Author : Ralph M. Rosen
Publisher : BRILL
Page : 296 pages
File Size : 30,75 MB
Release : 2020-04-14
Category : Literary Criticism
ISBN : 9004424466
The essays in this volume explore the many aspects of the “political” in the plays of Greek comic dramatist Aristophanes (5th century BCE), posing a variety of questions and approaching them through diverse methodological lenses.

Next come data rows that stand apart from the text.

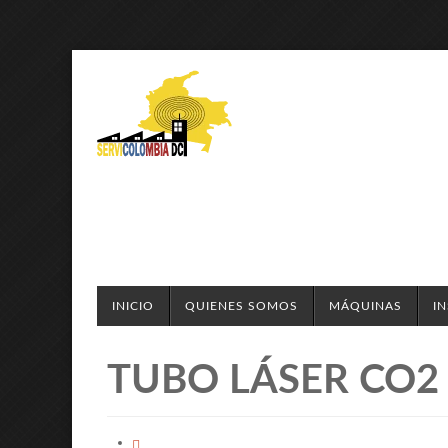
INICIO
QUIENES SOMOS
MÁQUINAS
I
TUBO LÁSER CO2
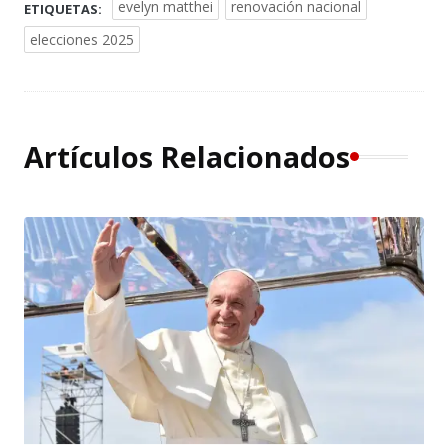
evelyn matthei
renovación nacional
ETIQUETAS:
elecciones 2025
Artículos Relacionados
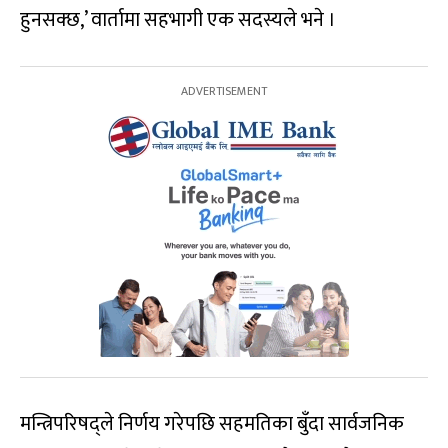
हुनसक्छ,’ वार्तामा सहभागी एक सदस्यले भने ।
मन्त्रिपरिषद्ले निर्णय गरेपछि सहमतिका बुँदा सार्वजनिक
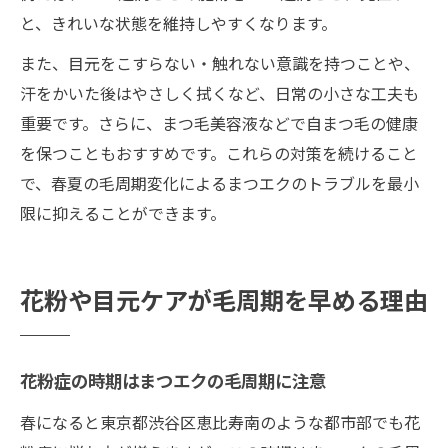
と、きれいな状態を維持しやすくなります。
また、目元をこすらない・触れない意識を持つことや、
汗をかいた後はやさしく拭くなど、日常の小さな工夫も
重要です。さらに、まつ毛美容液などで自まつ毛の健康
を保つこともおすすめです。これらの対策を続けること
で、春夏の毛周期変化によるまつエクのトラブルを最小
限に抑えることができます。
花粉や目元ケアが毛周期を早める理由
花粉症の時期はまつエクの毛周期に注意
春になると東京都渋谷区恵比寿南のような都市部でも花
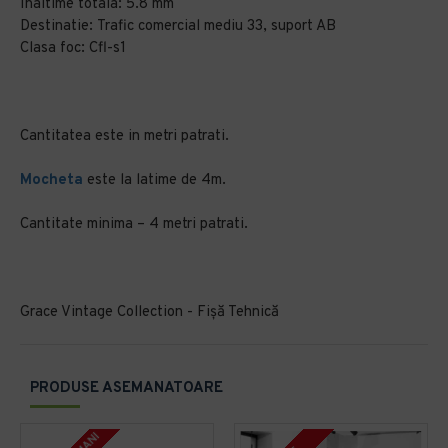
Inaltime totala: 5.8 mm
Destinatie: Trafic comercial mediu 33, suport AB
Clasa foc: Cfl-s1
Cantitatea este in metri patrati.
Mocheta
este la latime de 4m.
Cantitate minima – 4 metri patrati.
Grace Vintage Collection - Fișă Tehnică
PRODUSE ASEMANATOARE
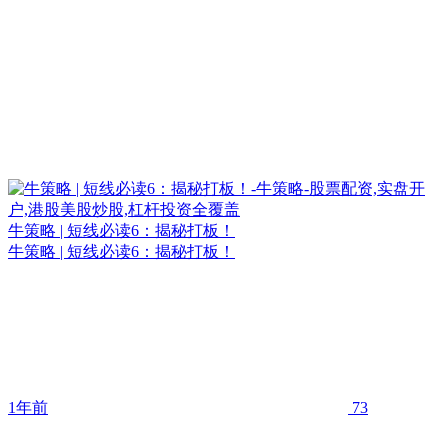
牛策略 | 短线必读6：揭秘打板！
牛策略 | 短线必读6：揭秘打板！
1年前
73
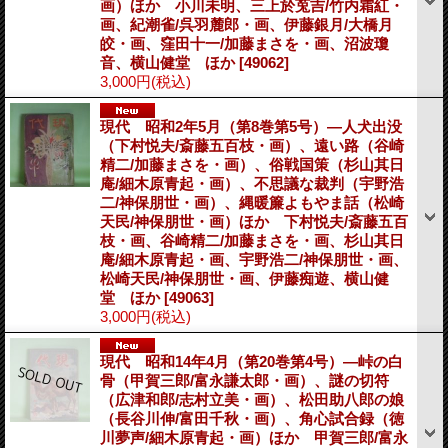
画）ほか 小川未明、三上於莵吉/竹内霜紅・
画、紀潮雀/呉羽麓郎・画、伊藤銀月/大橋月
皎・画、窪田十一/加藤まさを・画、沼波瓊
音、横山健堂 ほか
[49062]
3,000円
(税込)
現代 昭和2年5月（第8巻第5号）―人犬出没
（下村悦夫/斎藤五百枝・画）、遠い路（谷崎
精二/加藤まさを・画）、俗戦国策（杉山其日
庵/細木原青起・画）、不思議な裁判（宇野浩
二/神保朋世・画）、縄暖簾よもやま話（松崎
天民/神保朋世・画）ほか 下村悦夫/斎藤五百
枝・画、谷崎精二/加藤まさを・画、杉山其日
庵/細木原青起・画、宇野浩二/神保朋世・画、
松崎天民/神保朋世・画、伊藤痴遊、横山健
堂 ほか
[49063]
3,000円
(税込)
現代 昭和14年4月（第20巻第4号）―峠の白
骨（甲賀三郎/富永謙太郎・画）、謎の切符
（広津和郎/志村立美・画）、松田助八郎の娘
（長谷川伸/富田千秋・画）、角心試合録（徳
川夢声/細木原青起・画）ほか 甲賀三郎/富永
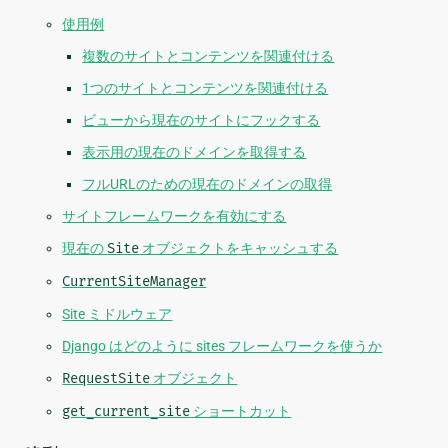
使用例
複数のサイトとコンテンツを関連付ける
1つのサイトとコンテンツを関連付ける
ビューから現在のサイトにフックする
表示用の現在のドメインを取得する
フルURLのための現在のドメインの取得
サイトフレームワークを有効にする
現在の
Site
オブジェクトをキャッシュする
CurrentSiteManager
Site ミドルウェア
Django はどのように sites フレームワークを使うか
RequestSite
オブジェクト
get_current_site
ショートカット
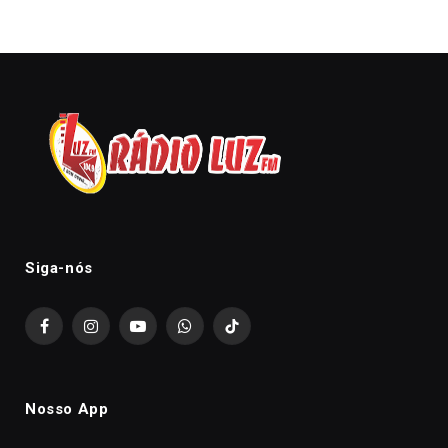
Siga-nós
Facebook
Instagram
YouTube
WhatsApp
TikTok
Nosso App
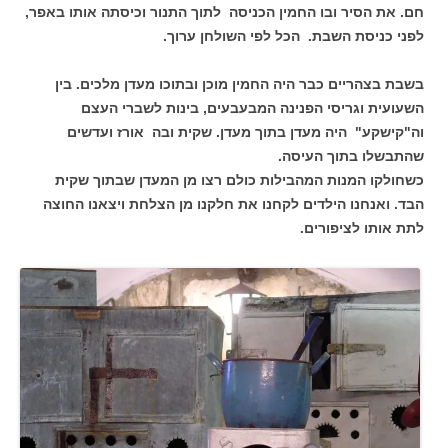
חם. את הסיר ובו החמין הכניסה לתוך התנור וכיסתה אותו באפר,
לפני כניסת השבת. הכל לפי השולחן ערוך.
בשבת בצהריים כבר היה החמין מוכן ובתוכו מעדן מלכים. בין
השעועית וגריסי הפנינה המבעבעים, בינות לשברי העצם
וה"קישקע" היה מעדן בתוך מעדן. שקית ובה אורז ועדשים
שהתבשלו בתוך העיסה.
כשחולקו המנות המהבילות כולם רצו מן המעדן שבתוך שקית
הבד. ואנחנו הילדים לקחנו את חלקנו מן הצלחת ויצאנו החוצה
לתת אותו לציפורים.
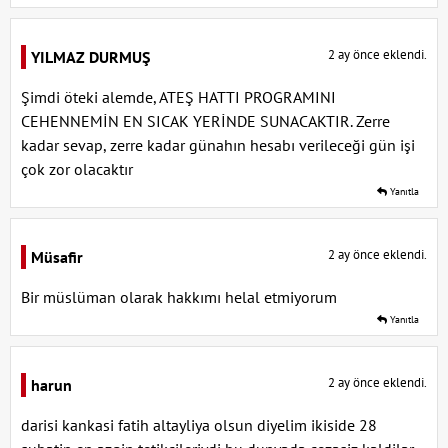
2 ay önce eklendi.
YILMAZ DURMUŞ
Şimdi öteki alemde, ATEŞ HATTI PROGRAMINI
CEHENNEMİN EN SICAK YERİNDE SUNACAKTIR. Zerre
kadar sevap, zerre kadar günahın hesabı verileceği gün işi
çok zor olacaktır
Yanıtla
2 ay önce eklendi.
Müsafir
Bir müslüman olarak hakkımı helal etmiyorum
Yanıtla
2 ay önce eklendi.
harun
darisi kankasi fatih altayliya olsun diyelim ikiside 28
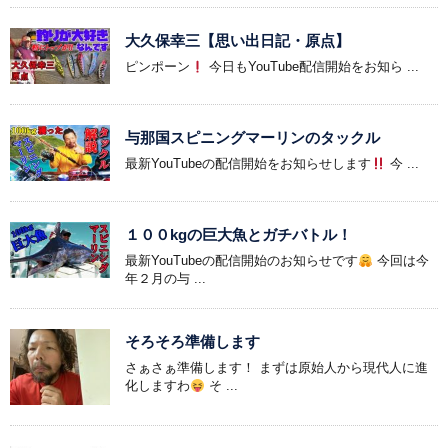
大久保幸三【思い出日記・原点】
ピンポーン
今日もYouTube配信開始をお知ら ...
与那国スピニングマーリンのタックル
最新YouTubeの配信開始をお知らせします
今 ...
１００kgの巨大魚とガチバトル！
最新YouTubeの配信開始のお知らせです
今回は今
年２月の与 ...
そろそろ準備します
さぁさぁ準備します！ まずは原始人から現代人に進
化しますわ
そ ...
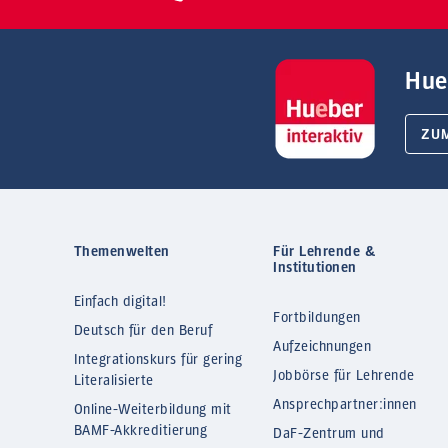
Hue
ZU
Themenwelten
Für Lehrende &
Institutionen
Einfach digital!
Fortbildungen
Deutsch für den Beruf
Aufzeichnungen
Integrationskurs für gering
Jobbörse für Lehrende
Literalisierte
Ansprechpartner:innen
Online-Weiterbildung mit
BAMF-Akkreditierung
DaF-Zentrum und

They demonstrate that “politics” as reflected in Aristophanes’ plays remains a fertile, and even urgent, area of inquiry, as political developments in our own time distinctly color the ways in which we articulate questions about classical Athens. As this volume shows, the earlier scholarship on politics in (or “and”) Aristophanes, which tended to focus on determining Aristophanes’ “actual” political views, has by now given way to approaches far more sensitive to how comic literary texts work and more attentive to the complexities of Athenian political structures and social dynamics. All the studies in this volume grapple to varying degrees with such methodological tensions, and show, that the richer and more diverse our political readings of Aristophanes can become, the less stable and consistent, as befits a comic work, they appear to be.